Question

Comparison Htseq And Feature Count

2

Entering edit mode

10.1 years ago

HNK ▴ 150

Hey I have result of approx 50 samples from HTSeq and feature count. I want to compare the results of both tools that how close they are. I mean i need to do correaltion between them Or is there a way of getting an output (graph etc)that shows there relation.

htseq • 20k views

ADD COMMENT • link updated 4.2 years ago by Biostar 20 • written 10.1 years ago by HNK ▴ 150

0

Entering edit mode

To see how close or different the results are of both the tools

ADD REPLY • link 10.1 years ago by HNK ▴ 150

score 3 · Answer 1 · 2014-03-26

The featureCounts paper actually goes into some detail about when and why it will disagree with htseq-count (see section 5.2), so I'm not sure what further you're trying to achieve. If you really want, you might just group the counts into 3 categories: identical, htseq-count greater, featureCounts greater. You'll find the "identical" category contains most of the genes. For the differences, I think featureCounts generally performs in the correct way (or at least I've generally found Wei Shi's argument for why featureCounts works differently to be good).

Edit: The alternative method is exactly what they did in the featureCounts paper, which is to just make a Venn Diagram of the read assignment.

Ram · Answer 2 · 2014-03-27

I think it is interesting to compare the two programs. FeatureCounts runs much faster and supports more input formats (including BAM files that are sorted by either read names or genomic coordinates). But it is also important to compare the read assignment results after all.

For single-end reads, the default setting of featureCounts should work exactly the same way as HTSeq-count does on the union mode, except that the annotation files (GTF or GFF) are parsed differently.

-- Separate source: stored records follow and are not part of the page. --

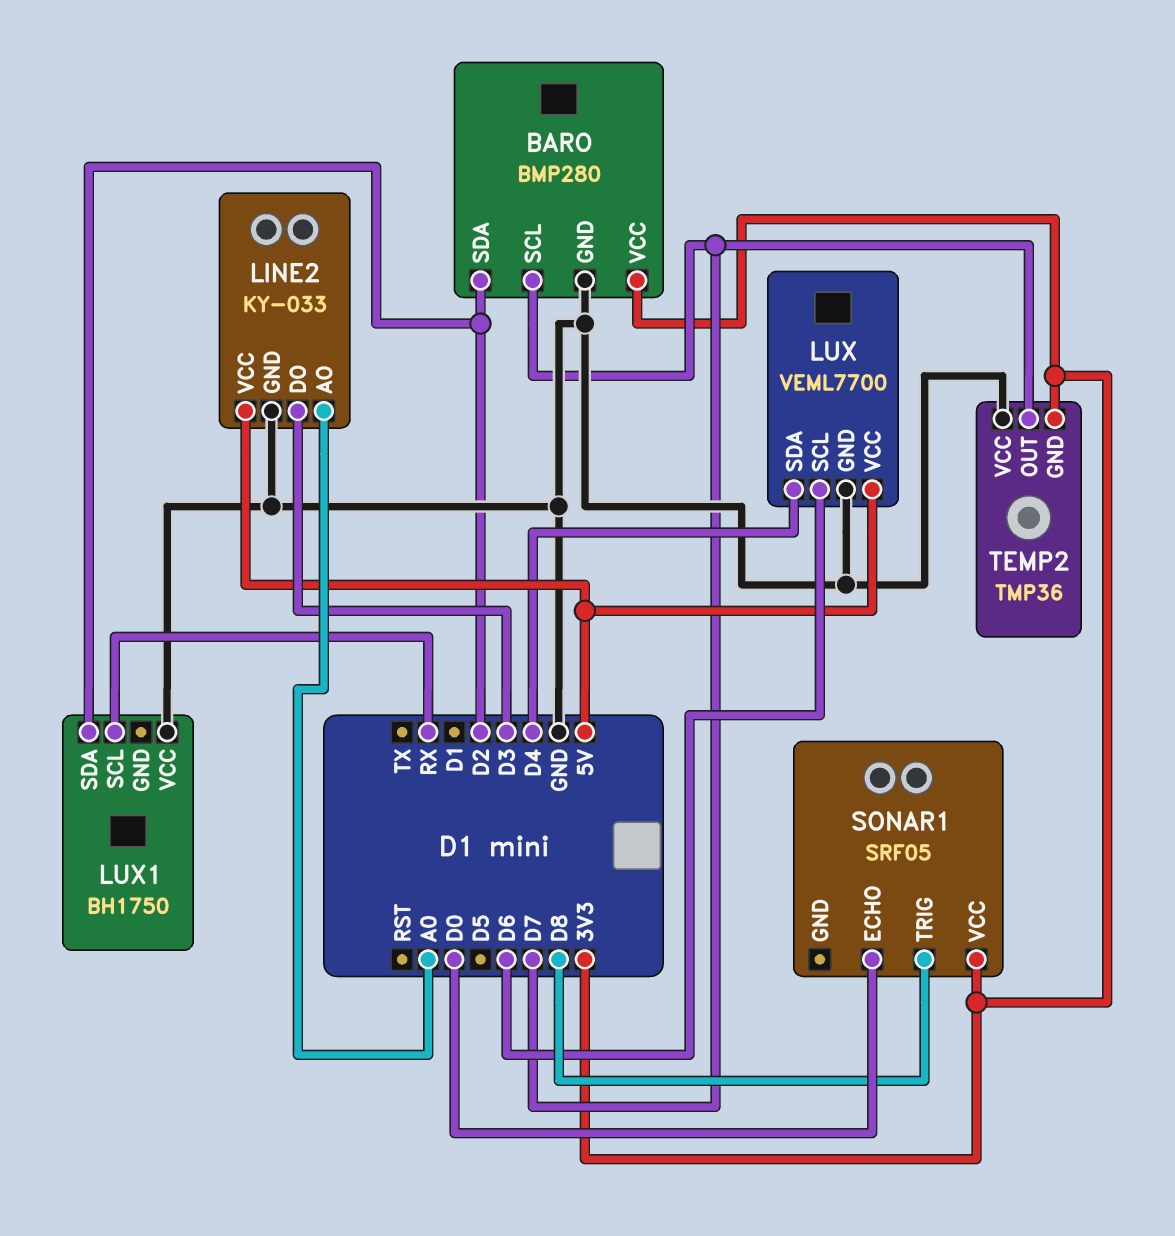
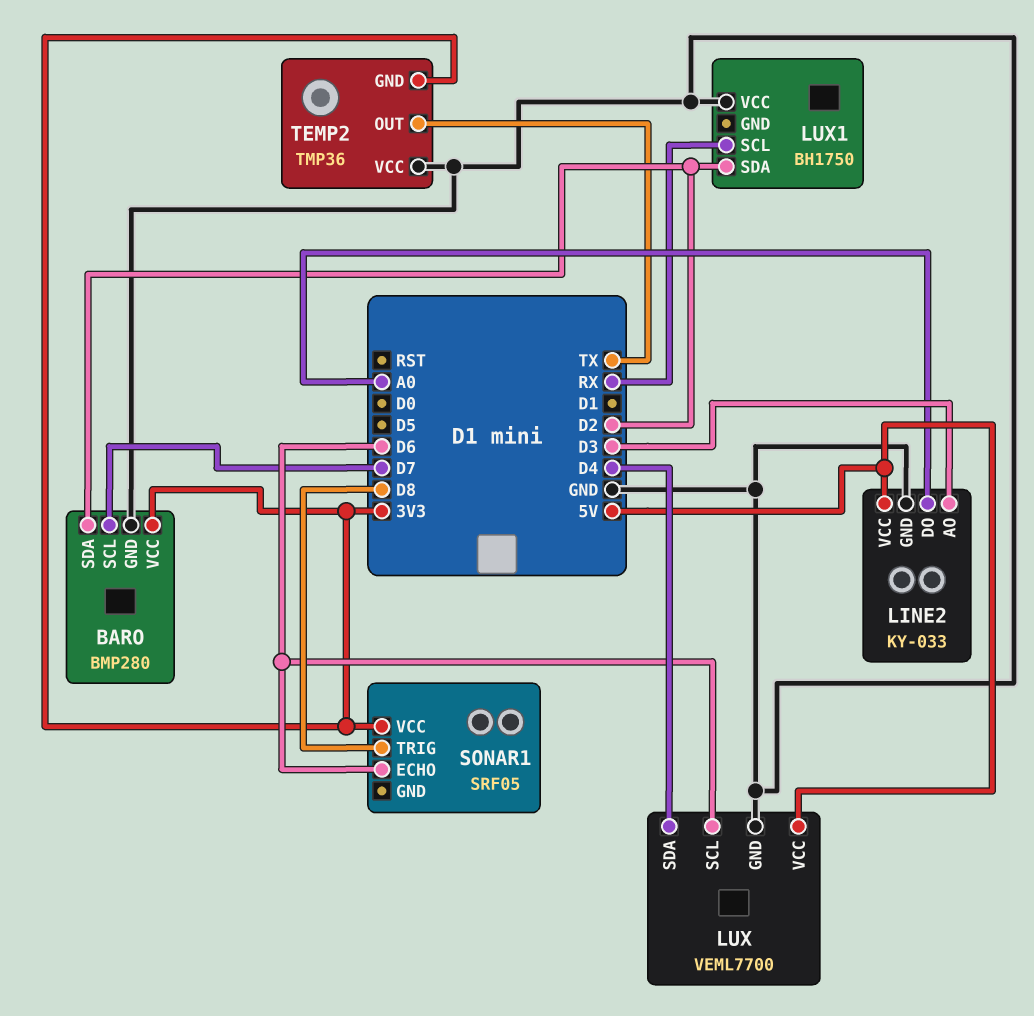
LINE2 pin AO: A0 -> D3
LINE2 pin DO: D3 -> A0
SONAR1 pin ECHO: D0 -> D6
TEMP2 pin OUT: D7 -> TX

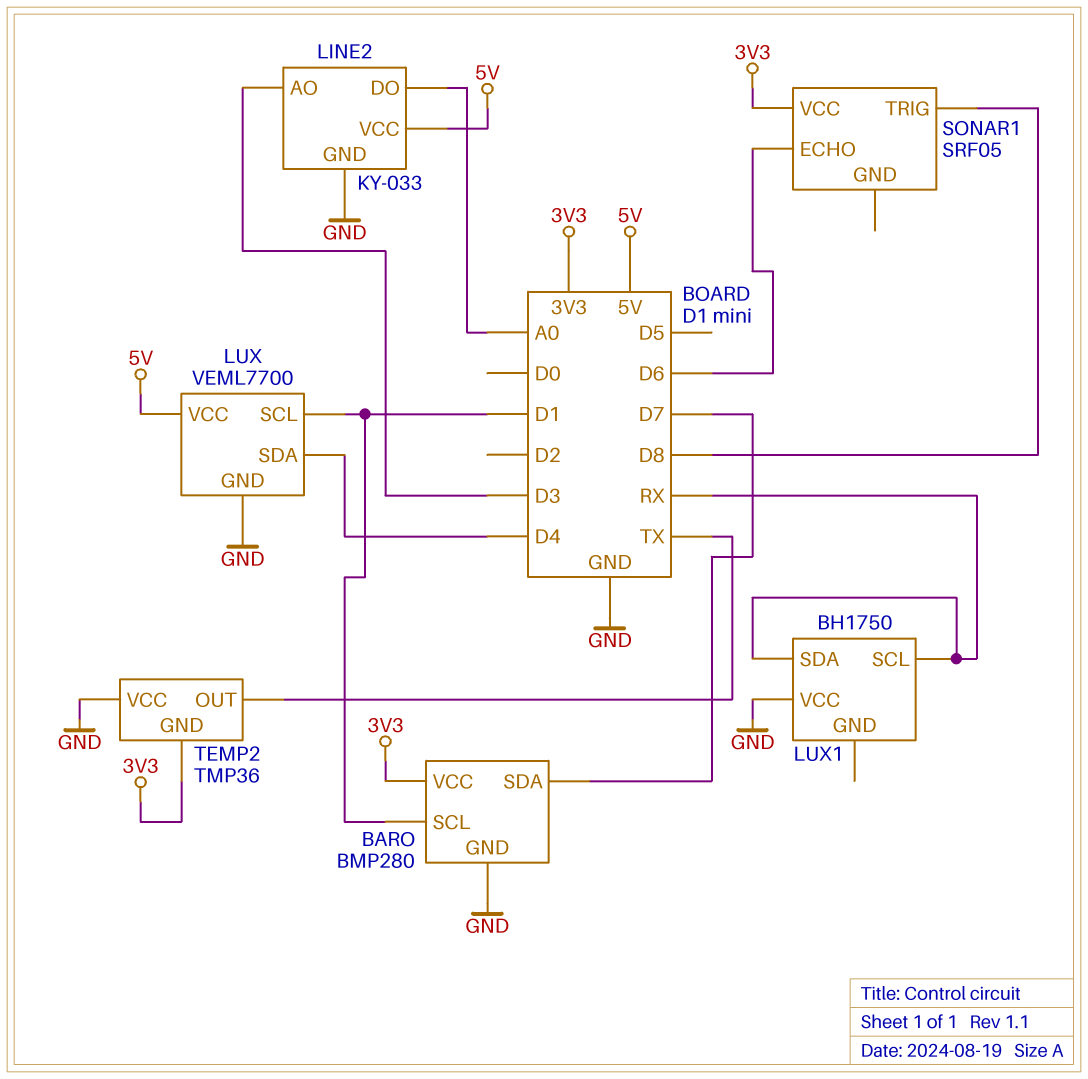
BARO pin SCL: D7 -> D1
BARO pin SDA: D2 -> D7
LUX pin SCL: D6 -> D1
LUX1 pin SDA: D2 -> RX

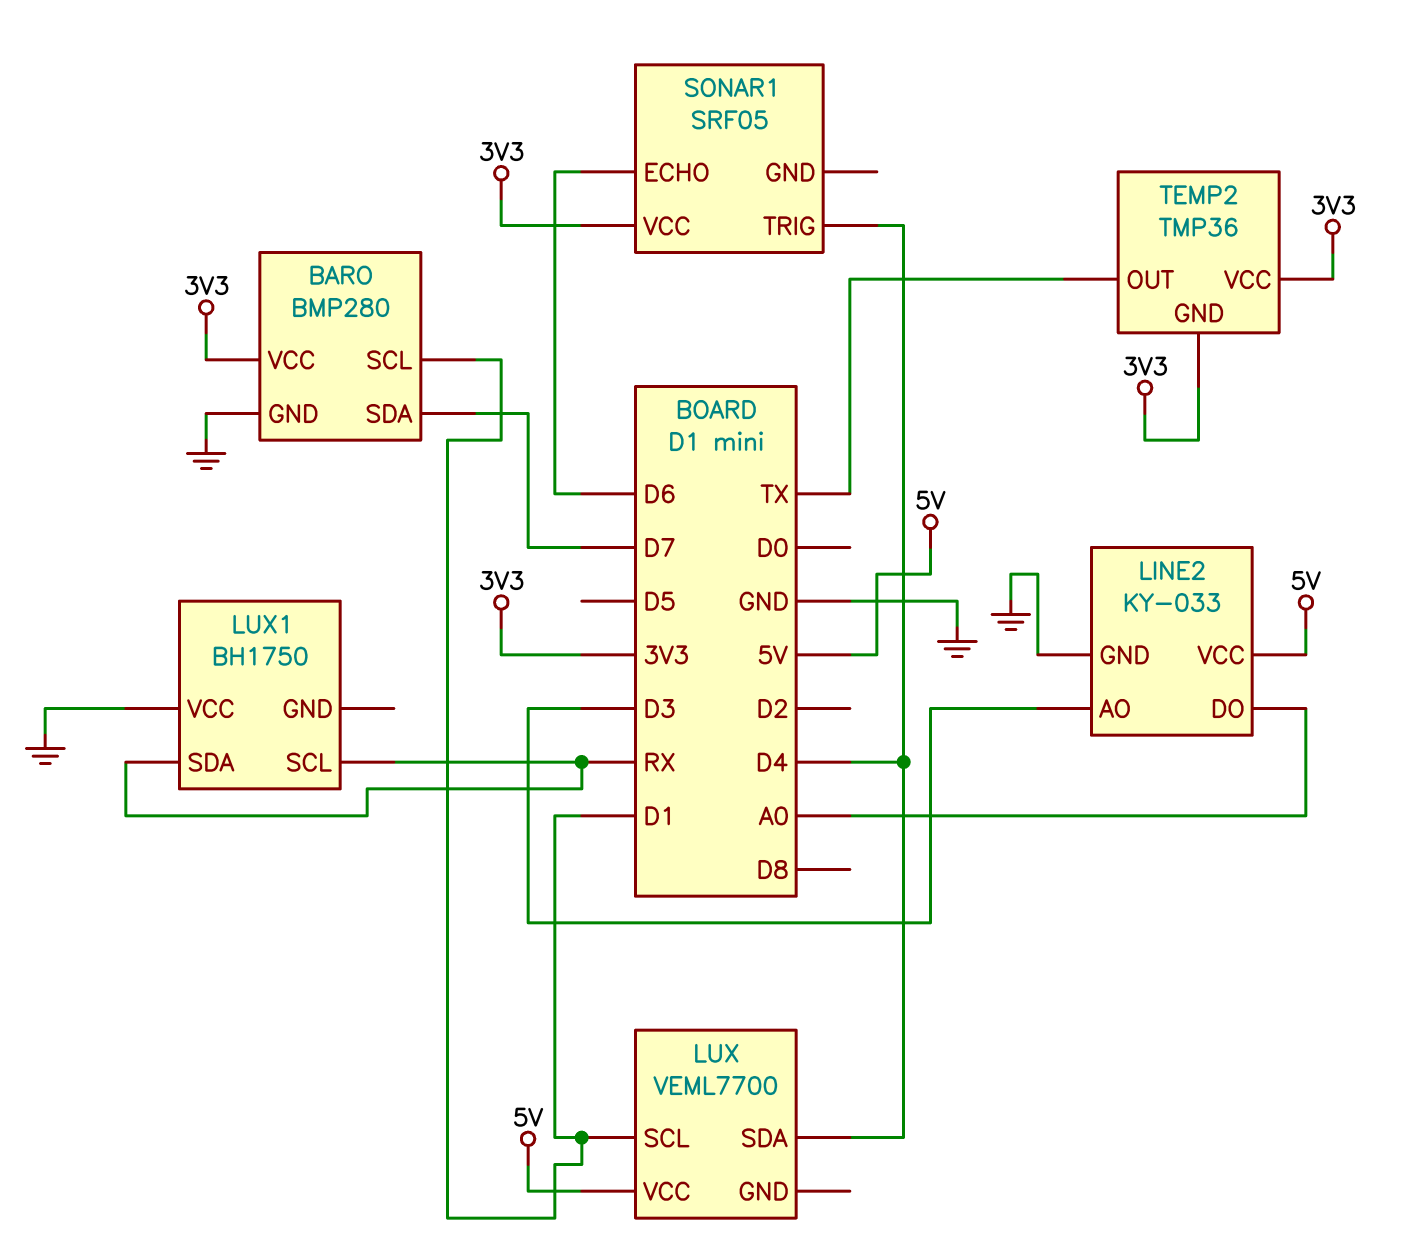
LUX pin GND: GND -> none
SONAR1 pin TRIG: D8 -> D4
TEMP2 pin VCC: GND -> 3V3

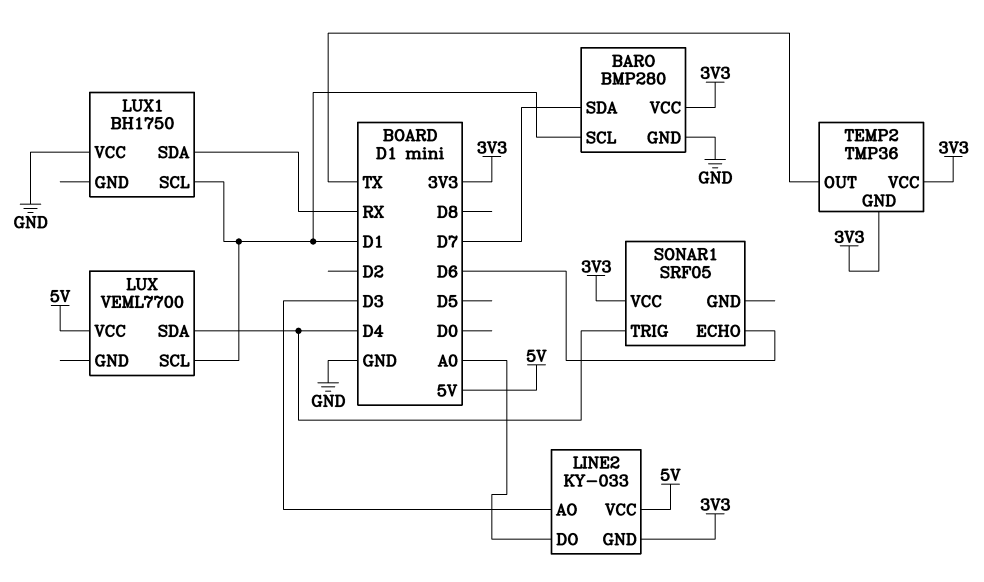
LINE2 pin GND: GND -> 3V3
LUX1 pin SCL: RX -> D1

HTSeq-count excludes the "end" location from the feature interval, but featureCounts includes the "end" location in the interval. I believe that featureCounts parses the annotation file in the correct way according to the GTF/GFF format specification:

http://genome.ucsc.edu/FAQ/FAQformat.html#format3

, where the "end" location is said to be inclusive.

In the paired-end mode, featureCounts does more than HTSeq-count by breaking the tie of ambiguous using votes. Each read in a fragment (read-pair) is a vote. If there is a feature that receives uniquely highest number of votes (either 1 or 2), this fragment is assigned to this feature without ambiguity.